Es war Nacht, als sie den Bahnhof betrat. Sie hatte ihren reversiblen Wachstuchmantel gewendet und trug nun die hellbraune Seite nach innen, die weiße nach außen. Um ihr braunes Haar hatte sie ein rotes Tuch gebunden, das Gestell ihrer großen Brille war schwarzweiß kariert. Den Mund hatte sich die junge Frau jetzt scharlachrot geschminkt. Im Bahnhof waren nur wenige Leute. Eine arabische Familie mit drei Kindern wartete auf einer Bank und schälte Orangen. Bahnarbeiter mit Ölkännchen an der Seite kamen vorbei. Die junge Frau ging zu den Gepäckschließfächern. An einem Ende der Fächerreihe öffnete sie eine Tür und zog ein flaches schwarzes Köfferchen und eine große Ledertasche heraus. Dann begab sie sich zum anderen Ende der Reihe und öffnete ein anderes Fach. Darin lag eine grüne Aktenmappe aus Kunstleder, deren Reißverschluss über drei Seiten lief. Die Frau zog ihn etwa zwanzig Zentimeter weit auf und warf einen kurzen Blick in die Mappe. Sie war ausgebeult und verzogen, weil so viel hineingestopft worden war. Sie hob den Kopf und machte die Aktenmappe wieder zu. Mit ihren drei Gepäckstücken setzte sie sich in eine Ecke der Halle und rauchte zwei Celtique.

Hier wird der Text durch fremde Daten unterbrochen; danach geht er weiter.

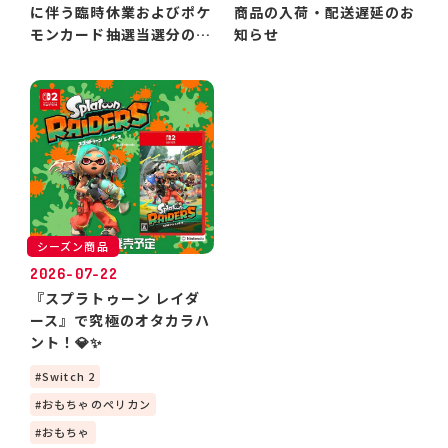
に伴う臨時休業およびポケ
商品の入荷・配送遅延のお
モンカード抽選当選分のお
知らせ
引き渡しについて
シーズン商品
2026-07-22
『スプラトゥーン レイダ
ース』で究極のオタカラハ
ント！💎✨
Switch 2
おもちゃのペリカン
おもちゃ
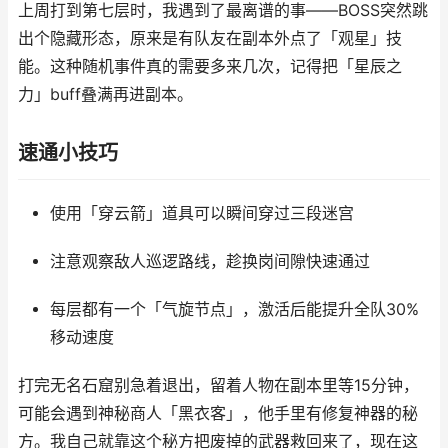
上周打到第七层时，我遇到了最离谱的事——BOSS突然跳
出个隐藏形态，原来是有队友在副本外点了「观星」技
能。这种随机事件真的需要多来几次，记得把「星辰之
力」buff叠满再进副本。
速通小技巧
使用「穿云箭」道具可以瞬间穿过三段迷宫
注意观察敌人巡逻路线，趁换岗间隙快速通过
每层都有一个「气旋节点」，激活后能提升全队30%
移动速度
打完无名石窟别急着退出，留着人物在副本里等15分钟，
可能会遇到神秘商人「黑衣客」，他手里有修复神器的秘
方。我自己就靠这个秘方把废掉的武器救回来了，现在这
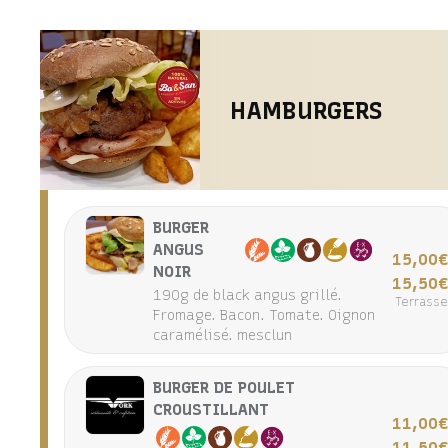
HAMBURGERS
BURGER
ANGUS
15,00
NOIR
15,50
190g de black angus grillé.
Terrass
Fromage. Bacon. Tomate. Oignon
caramélisé. mesclun
BURGER DE POULET
CROUSTILLANT
11,00
11,50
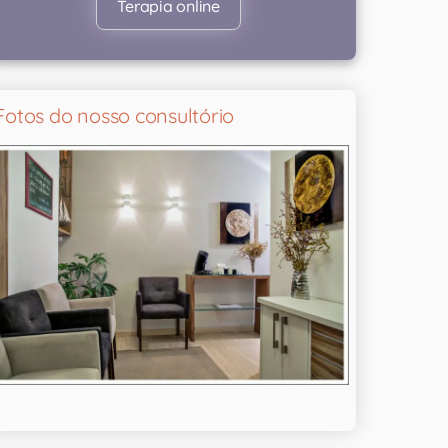
Terapia online
Fotos do nosso consultório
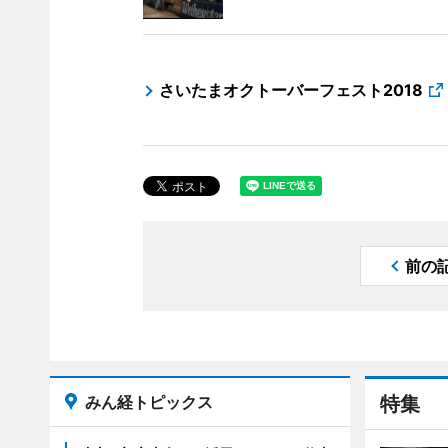
さいたまオクトーバーフェスト2018
前の
みん経トピックス
特集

Nach etwa zehn oder zwölf Minuten fuhr ein königsblauer Zug der Luxusklasse in den Bahnhof ein. Da war die junge Frau schon auf dem Weg zur Unterführung. Als der Zug hielt, trat sie hinaus auf den Bahnsteig. Sie ging etwa fünfzig Meter am Zug entlang und prüfte dabei die Wagennummern. Sie fand ihren Schlafwagen. Ein Angestellter der Bahn empfing sie auf dem Bahnsteig, nahm ihren Fahrschein, die Tasche und den flachen Koffer. Sie hatte die pralle Aktenmappe unter den linken Arm geklemmt und hielt sie gleichzeitig noch mit der rechten Hand vorn fest, während sie in den Wagen einstieg und zu ihrem Einzelabteil ging. Der Angestellte der Bahn verstaute das Gepäck. Er sagte der jungen Frau, man wäre morgen früh um acht Uhr in Bléville und fragte, wann sie geweckt werden wolle. Um sieben Uhr, sagte sie. Lächelnd fragte sie den Mann, ob es ihm möglich wäre, die Vorschrift zu umgehen und ihr ein Essen ins Abteil zu bringen, und zählte auf, was es sein sollte. Der Angestellte sagte zunächst nein, konnte dann aber ihrem bezaubernden Lächeln und dem einmal gefalteten 50-Franc-Schein, den sie ihm zwischen zwei Fingern hinhielt, nicht widerstehen. Sie ließ dabei die Aktenmappe, die sie auf der bereits zum Schlafen hergerichteten Liege abgestellt hatte, so gut wie nicht aus den Augen.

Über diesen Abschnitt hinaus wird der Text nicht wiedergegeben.